Message  Paul le Jeu 22 Oct - 16:23

Notre horde était connue et jalousée très loin à la ronde. Pourquoi? Eh bien parce qu’autrefois nous avions été parmi les premiers à maîtriser le feu, parce que notre sol et notre climat étaient favorables à la vie. Ces avantages de toutes sortes avaient entraîné notre prospérité, même inégalement partagée.
Le feu avait, entre autre, permis de mieux travailler et de durcir le bois, de fabriquer d’immenses catapultes pour assurer notre protection. Plus tard, nous avions bouclé la boucle: feu, bois, catapulte, feu! Nous avions appris à charger les paniers de nos catapultes avec des foyers qui, projetés au loin, semaient la terreur parmi nos ennemis.
A vrai dire, nous n’avions utilisé cette arme terrible qu’une seule fois. L’usage en était contraire aux traditions de la guerre, mais le simple fait de la posséder nous rendait pratiquement inattaquables. Tous en avaient peur, certains au sein même de notre horde. Les verduriens, par exemple, exigeaient que l’on renonce définitivement à l’utilisation de cette arme monstrueuse, capable de tuer cinq ou six ennemis à la fois.
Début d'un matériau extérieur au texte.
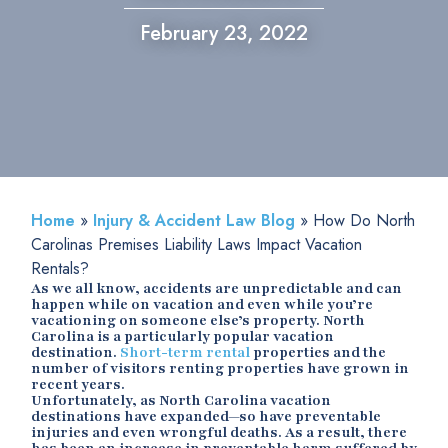
February 23, 2022
Home
»
Injury & Accident Law Blog
»
How Do North
Carolinas Premises Liability Laws Impact Vacation
Rentals?
As we all know, accidents are unpredictable and can
happen while on vacation and even while you’re
vacationing on someone else’s property. North
Carolina is a particularly popular vacation
destination.
Short-term rental
properties and the
number of visitors renting properties have grown in
recent years.
Unfortunately, as North Carolina vacation
destinations have expanded—so have preventable
injuries and even wrongful deaths. As a result, there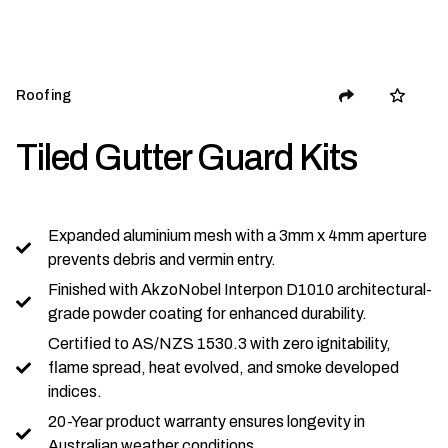
Roofing
Tiled Gutter Guard Kits
Expanded aluminium mesh with a 3mm x 4mm aperture
prevents debris and vermin entry.
Finished with AkzoNobel Interpon D1010 architectural-
grade powder coating for enhanced durability.
Certified to AS/NZS 1530.3 with zero ignitability,
flame spread, heat evolved, and smoke developed
indices.
20-Year product warranty ensures longevity in
Australian weather conditions.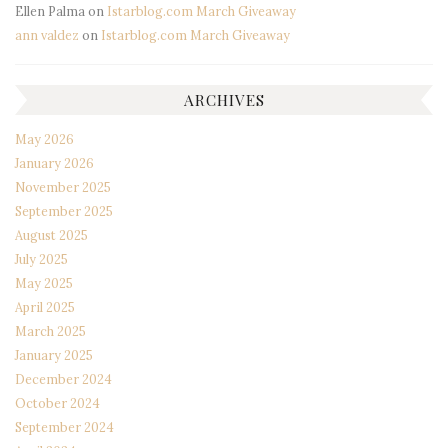
Ellen Palma
on
Istarblog.com March Giveaway
ann valdez
on
Istarblog.com March Giveaway
ARCHIVES
May 2026
January 2026
November 2025
September 2025
August 2025
July 2025
May 2025
April 2025
March 2025
January 2025
December 2024
October 2024
September 2024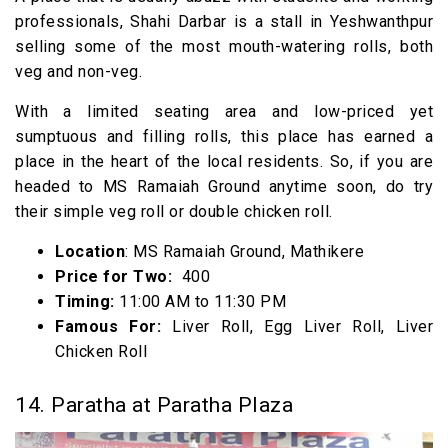
professionals, Shahi Darbar is a stall in Yeshwanthpur
selling some of the most mouth-watering rolls, both
veg and non-veg.
With a limited seating area and low-priced yet
sumptuous and filling rolls, this place has earned a
place in the heart of the local residents. So, if you are
headed to MS Ramaiah Ground anytime soon, do try
their simple veg roll or double chicken roll.
Location
: MS Ramaiah Ground, Mathikere
Price for Two:
₹ 400
Timing:
11:00 AM to 11:30 PM
Famous For:
Liver Roll, Egg Liver Roll, Liver
Chicken Roll
14. Paratha at Paratha Plaza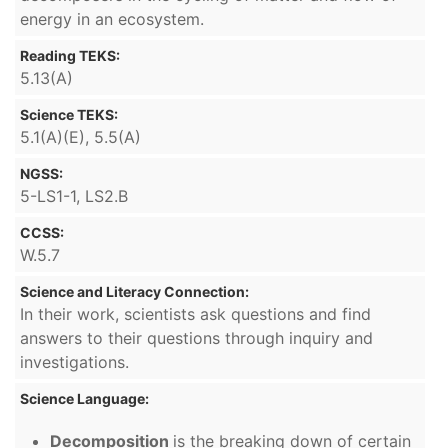
energy in an ecosystem.
Reading TEKS:
5.13(A)
Science TEKS:
5.1(A)(E), 5.5(A)
NGSS:
5-LS1-1, LS2.B
CCSS:
W.5.7
Science and Literacy Connection:
In their work, scientists ask questions and find
answers to their questions through inquiry and
investigations.
Science Language:
Decomposition
is the breaking down of certain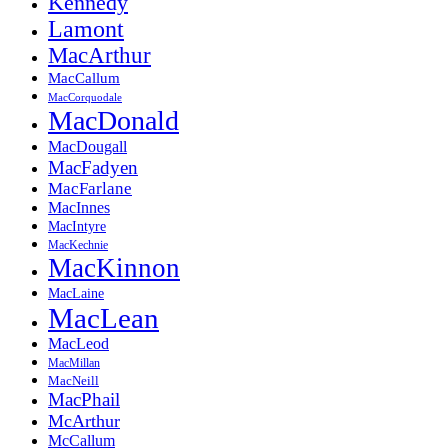
Kennedy
Lamont
MacArthur
MacCallum
MacCorquodale
MacDonald
MacDougall
MacFadyen
MacFarlane
MacInnes
MacIntyre
MacKechnie
MacKinnon
MacLaine
MacLean
MacLeod
MacMillan
MacNeill
MacPhail
McArthur
McCallum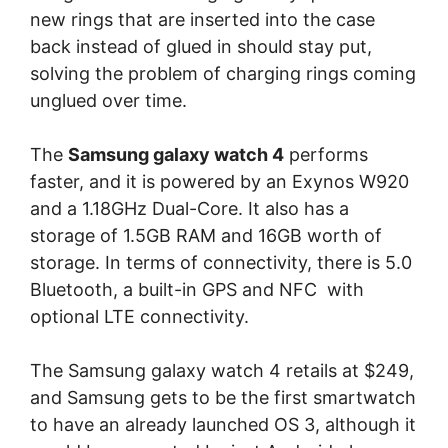
new rings that are inserted into the case
back instead of glued in should stay put,
solving the problem of charging rings coming
unglued over time.
The
Samsung galaxy watch 4
performs
faster, and it is powered by an Exynos W920
and a 1.18GHz Dual-Core. It also has a
storage of 1.5GB RAM and 16GB worth of
storage. In terms of connectivity, there is 5.0
Bluetooth, a built-in GPS and NFC with
optional LTE connectivity.
The Samsung galaxy watch 4 retails at $249,
and Samsung gets to be the first smartwatch
to have an already launched OS 3, although it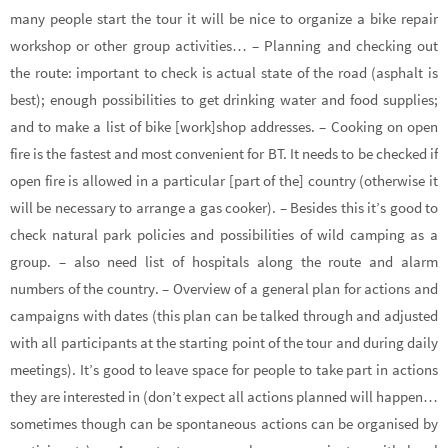
many people start the tour it will be nice to organize a bike repair
workshop or other group activities… – Planning and checking out
the route: important to check is actual state of the road (asphalt is
best); enough possibilities to get drinking water and food supplies;
and to make a list of bike [work]shop addresses. – Cooking on open
fire is the fastest and most convenient for BT. It needs to be checked if
open fire is allowed in a particular [part of the] country (otherwise it
will be necessary to arrange a gas cooker). – Besides this it’s good to
check natural park policies and possibilities of wild camping as a
group. – also need list of hospitals along the route and alarm
numbers of the country. – Overview of a general plan for actions and
campaigns with dates (this plan can be talked through and adjusted
with all participants at the starting point of the tour and during daily
meetings). It’s good to leave space for people to take part in actions
they are interested in (don’t expect all actions planned will happen…
sometimes though can be spontaneous actions can be organised by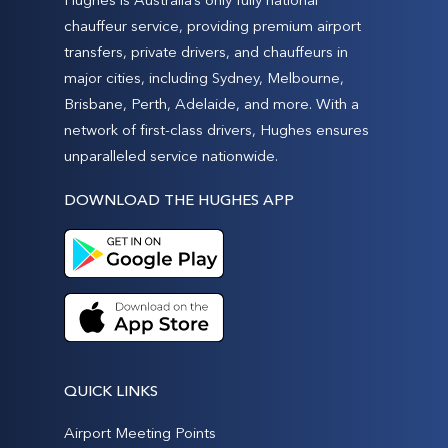
chauffeur service, providing premium airport
transfers, private drivers, and chauffeurs in
major cities, including Sydney, Melbourne,
Brisbane, Perth, Adelaide, and more. With a
network of first-class drivers, Hughes ensures
unparalleled service nationwide.
DOWNLOAD THE HUGHES APP
QUICK LINKS
Airport Meeting Points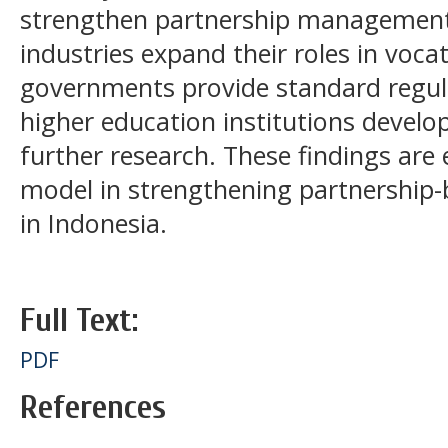
strengthen partnership management 
industries expand their roles in voca
governments provide standard regula
higher education institutions develo
further research. These findings are 
model in strengthening partnership-
in Indonesia.
Full Text:
PDF
References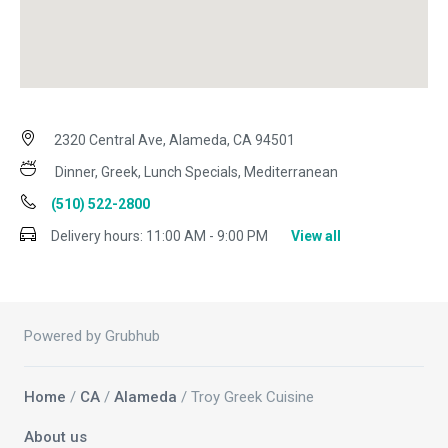
2320 Central Ave, Alameda, CA 94501
Dinner, Greek, Lunch Specials, Mediterranean
(510) 522-2800
Delivery hours:
11:00 AM - 9:00 PM
View all
Powered by Grubhub
Home
/
CA
/
Alameda
/ Troy Greek Cuisine
About us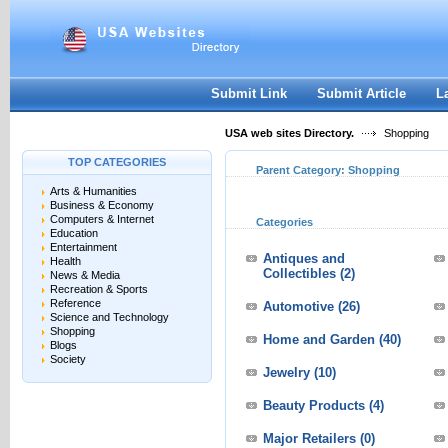
User:
Keep me logged in.
Submit Link
Submit Article
L
USA web sites Directory.
Shopping
TOP CATEGORIES
Parent Category:
Shopping
Arts & Humanities
Business & Economy
Computers & Internet
Categories
Education
Entertainment
Antiques and
Health
Collectibles
(2)
News & Media
Recreation & Sports
Reference
Automotive
(26)
Science and Technology
Shopping
Home and Garden
(40)
Blogs
Society
Jewelry
(10)
Beauty Products
(4)
Major Retailers
(0)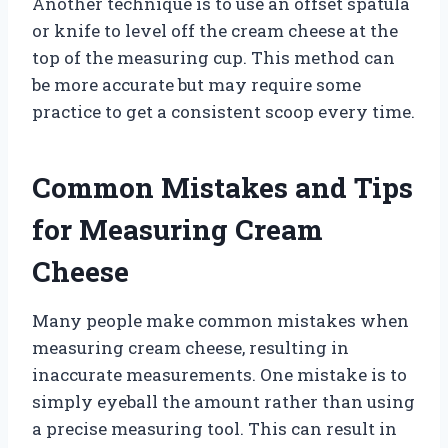
Another technique is to use an offset spatula
or knife to level off the cream cheese at the
top of the measuring cup. This method can
be more accurate but may require some
practice to get a consistent scoop every time.
Common Mistakes and Tips
for Measuring Cream
Cheese
Many people make common mistakes when
measuring cream cheese, resulting in
inaccurate measurements. One mistake is to
simply eyeball the amount rather than using
a precise measuring tool. This can result in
La prospérité de notre horde attirait, je l’ai déjà signalé, des individus moins fortunés. Malgré les armes placées aux frontières de notre territoire, certains s’infiltraient et tentaient de survivre chez nous. On les tolérait parfois, et on leur assignait alors les besognes les plus pénibles .
Parfois on se débarrassait d’une partie des étrangers. C’était pour eux une sorte de sursis permanent. Beaucoup de publicité était faite à leur évacuation, car l’évènement avait pour fonction réelle de resserrer le groupe, de rappeler les valeurs fondatrices de la horde primitive, de servir d’exemple et de menace, et de faire croire aux gogos qu’après, tout irait mieux.
L’un des mâles dominants, Pas de Quoi, avait imaginé de renvoyer chez eux les étrangers indésirables en les plaçant dans les paniers de catapultes géantes. Ils arrivaient ,bien sûr , en très mauvais état, d’autant que nos catapultes étaient de plus en plus performantes. Certains originaux de la horde prétendaient qu’en maîtrisant mieux la technique, l’Homme parviendrait un jour à voler. Des fous harnachés d’ailes géantes s’étaient fait propulser le plus haut possible, mais il y a loin de l’aile au vol.
Voilà très rapidement à quoi ressemblait notre époque
Mais la nomination de C.Vinaigre au poste de GFMTTDF allait en partie bouleverser cette organisation.
J’ai déjà signalé que la maîtrise du feu avait permis d’accéder au confort, à la prospérité et à la paix.
Cette maîtrise n’avait cessé d’évoluer.
Comme nous étions loin des premiers feux accidentels!
Tout, désormais , était organisé, précis, reproductible.
Au fil des générations la technique du feu avait progressé au point qu’il fallait en enseigner toutes les subtilités.
Un chef, Charles le Grand, dit Magne, avait autrefois décidé de créer des écoles afin de transmettre et de développer cette science capable de satisfaire les exigences gastronomiques de Raquot aussi bien que d’assurer notre défense..
Sur tout le territoire, des écoles étaient donc nées, où des professeurs- les initiateurs- transmettaient leur savoir aux enfants

Seulement, tout n’était pas si simple. Au fil du temps, le savoir s’était accumulé et l’initiation devenait de plus en plus longue, complexe. L’enthousiasme des enfants se transformait en ennui, indifférence et parfois en rebellion.
Les silex, leur recherche et leurs différentes tailles, les produits inflammables, leurs propriétés respectives en fonction des feux souhaités et de leur destination: chauffer, cuisiner, guerroyer, protéger, éclairer, fumer, parfumer; feux doux, puissants, brefs, longs...tout était au programme.
Le confort et la paix avaient leur prix: l’initiation.
Elle monopolisait presque toute la jeunesse de nos enfants. La transmission étant devenue obligatoire, les groupes étaient surchargés. On s’y ennuyait, on s’y dissipait car les initiateurs ne pouvaient également s’occuper de tous. On discourait au lieu de montrer et de faire pratiquer. Peu à peu, on se coupait de la vie et de l’action.